Collected data:
━━━━
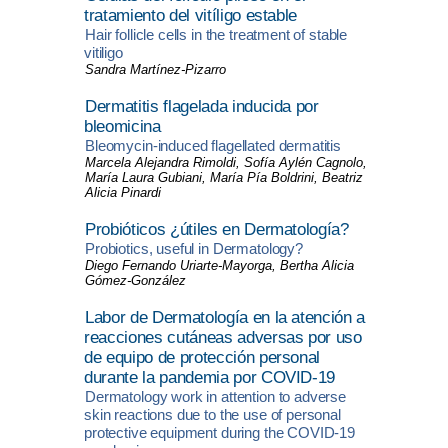
tratamiento del vitíligo estable
Hair follicle cells in the treatment of stable
vitiligo
Sandra Martínez-Pizarro
Dermatitis flagelada inducida por
bleomicina
Bleomycin-induced flagellated dermatitis
Marcela Alejandra Rimoldi, Sofía Aylén Cagnolo,
María Laura Gubiani, María Pía Boldrini, Beatriz
Alicia Pinardi
Probióticos ¿útiles en Dermatología?
Probiotics, useful in Dermatology?
Diego Fernando Uriarte-Mayorga, Bertha Alicia
Gómez-González
Labor de Dermatología en la atención a
reacciones cutáneas adversas por uso
de equipo de protección personal
durante la pandemia por COVID-19
Dermatology work in attention to adverse
skin reactions due to the use of personal
protective equipment during the COVID-19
━━━━
Goal of the exercise: Transcribe the data exactly, minus any images.

Answer space:
tratamiento del vitíligo estable
Hair follicle cells in the treatment of stable
vitiligo
Sandra Martínez-Pizarro
Dermatitis flagelada inducida por
bleomicina
Bleomycin-induced flagellated dermatitis
Marcela Alejandra Rimoldi, Sofía Aylén Cagnolo,
María Laura Gubiani, María Pía Boldrini, Beatriz
Alicia Pinardi
Probióticos ¿útiles en Dermatología?
Probiotics, useful in Dermatology?
Diego Fernando Uriarte-Mayorga, Bertha Alicia
Gómez-González
Labor de Dermatología en la atención a
reacciones cutáneas adversas por uso
de equipo de protección personal
durante la pandemia por COVID-19
Dermatology work in attention to adverse
skin reactions due to the use of personal
protective equipment during the COVID-19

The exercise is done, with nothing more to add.